TASKS TO CARRY OUT ▸
A. Translate this sentence from the passage on olfactory learning and inhibitory sensory maps into Spanish: "This is not surprising, since interneuron map expansion was specific to the training odors and responses are sparse to individual odors."
B. Write what comes next in the passage on olfactory learning and inhibitory sensory maps, picking up after its last sentence.

QUOTED PASSAGE ▸
·····

As decreased sensory experience prevented the expansion of inhibitory sensory maps, we next enhanced olfactory sensory experience by training mice in a Go/NoGo olfactory task (Fig. 8a). After habituating the mice to a training box, we labeled immature granule cells with the GCaMP virus and trained the mice to perform a Go/NoGo task (Fig. 8b and Supplementary Fig. 7a). We next imaged GCaMP response maps to the odorants used in the training (Fig. 8c) and analyzed the activation domains as described previously (Fig. 4). Compared to that in control mice that were not trained, the area of the bulb activated by the trained odors was significantly larger (Fig. 8d). The data suggest that this premature expansion of the sensory map was specific to the trained odors, since novel odors did not elicit a similar expansion. This effect was not due to the odor selected for training, as different odor pairs produced similar results (Supplementary Fig. 7b,c). Recording the synaptic events after training showed increased variability of event frequency (Supplementary Fig. 7d–f), with a trend toward increased event frequency. This is not surprising, since interneuron map expansion was specific to the training odors and responses are sparse to individual odors. Together, these data suggest that learning resulted in map expansion, as both rewarded and unrewarded odor maps were plastic and repeated passive exposure to odors without learning did not cause map expansion (Supplementary Fig. 8). Additionally, learning-induced sensory map expansion was limited to immature neurons, given that training and subsequent imaging of mature granule cells did not change either activation domains or synaptic properties (Supplementary Fig. 9). Thus, our findings support a model whereby developing granule cells may initially receive centralized connections located near the activated mitral cells, and with sensory experience (or normal maturation) they may receive additional inputs from distal mitral cells to expand the inhibitory sensory map (Fig. 8e,f).

Figure 8.

Olfactory learning precociously expands inhibitory sensory maps. (a) Timeline and (b) experimental set up for the Go/No Go odor learning task. (c) Representative ΔF sensory map from Dlx5/6-Cre AAV-flex-GCaMP6 control and trained mice in response to the unrewarded trained odor (pentanol; S−) and a novel odor (acetophenone). Scale bar, 1 mm. (d) After training, the activated area (50% or more of max ΔF) is significantly increased for the training-associated rewarded (S+) and unrewarded (S−) odors but not novel odors (one-way ANOVA, Sidak’s multiple correction, *P = 0.0493, t = 2.31, d.f. = 48; **P = 0.0028, t = 3.40, d.f. = 48; bars represent mean values ± s.e.m., n = 8 animals trained, 10 animals control). (e) Diagram of lateral dendrites from mitral cells activated by distant glomeruli synapsing (red circles) with mature granule cells (red) while immature granule cells (orange) receive fewer synapses (orange circles) from local cortical or proximal mitral cell synapses. (f) Model of activated granule cells (GCs) in animals with immature or minimal sensory experience (left) and mature or increased sensory experience (right). Colored neurons are activated by the same stimulus, which also activates the nearby glomerulus (blue circle).

·····

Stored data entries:
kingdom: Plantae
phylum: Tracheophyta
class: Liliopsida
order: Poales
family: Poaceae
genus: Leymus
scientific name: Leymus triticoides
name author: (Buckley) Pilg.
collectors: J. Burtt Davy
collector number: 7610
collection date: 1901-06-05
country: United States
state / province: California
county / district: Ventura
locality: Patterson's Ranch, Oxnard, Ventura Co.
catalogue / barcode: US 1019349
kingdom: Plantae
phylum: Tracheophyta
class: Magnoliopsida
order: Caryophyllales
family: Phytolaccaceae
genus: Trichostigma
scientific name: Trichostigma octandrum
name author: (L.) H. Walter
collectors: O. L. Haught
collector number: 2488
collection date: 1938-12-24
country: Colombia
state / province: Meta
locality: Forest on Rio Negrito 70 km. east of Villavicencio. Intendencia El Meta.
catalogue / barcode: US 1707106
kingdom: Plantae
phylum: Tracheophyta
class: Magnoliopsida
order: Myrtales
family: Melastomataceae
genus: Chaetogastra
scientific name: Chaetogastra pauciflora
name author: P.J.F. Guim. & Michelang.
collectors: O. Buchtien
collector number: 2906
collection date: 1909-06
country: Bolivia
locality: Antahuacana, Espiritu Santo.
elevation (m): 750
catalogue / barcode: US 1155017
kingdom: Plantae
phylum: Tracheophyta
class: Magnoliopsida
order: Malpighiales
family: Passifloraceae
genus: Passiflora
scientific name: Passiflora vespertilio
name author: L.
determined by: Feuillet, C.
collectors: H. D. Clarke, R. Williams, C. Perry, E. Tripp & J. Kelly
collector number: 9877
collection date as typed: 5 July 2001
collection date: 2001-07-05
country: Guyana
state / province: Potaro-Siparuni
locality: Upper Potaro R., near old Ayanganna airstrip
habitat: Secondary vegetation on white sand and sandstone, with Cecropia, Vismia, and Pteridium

·····

ACTIVITY ANSWERS ▸
A. Esto no es sorprendente, ya que la expansión del mapa de interneuronas fue específica de los olores de entrenamiento y las respuestas a olores individuales son dispersas.

B.
DISCUSSION

By genetically targeting different stages of granule cell maturation for temporally defined and cell type–specific expression of GCaMP6, we have begun to reveal the development of sensory maps in an inhibitory network. Combining genetic, viral and in vivo imaging methods, we were able to isolate and monitor the activity of inhibitory interneuron populations as they become integrated into existing excitatory circuitry and further analyze how functional integration translates into sensory activation of a network. Notably, we found that, in contrast to previously described maps that show consolidation and refinement of excitatory connections with maturation, interneurons display a dramatic expansion and broadening of their patterned connectivity. Although excitatory and inhibitory cells have opposing functions in the brain, and as such it is reasonable that their network development would likewise be different, it is still surprising that inhibitory sensory map development was opposite.

Historically, granule cell function has been closely tied to lateral inhibition and contrast enhancement⁴². Although the dendrites of individual granule cells extend only 200 μm within the external plexiform layer, the lateral dendrites of mitral cells can reach over 1,000 μm and are thought to connect distant areas of the olfactory bulb²⁰. Consistent with this, our data suggest that granule cells are first innervated by common or local inputs before being recruited by distant, functionally distinct areas.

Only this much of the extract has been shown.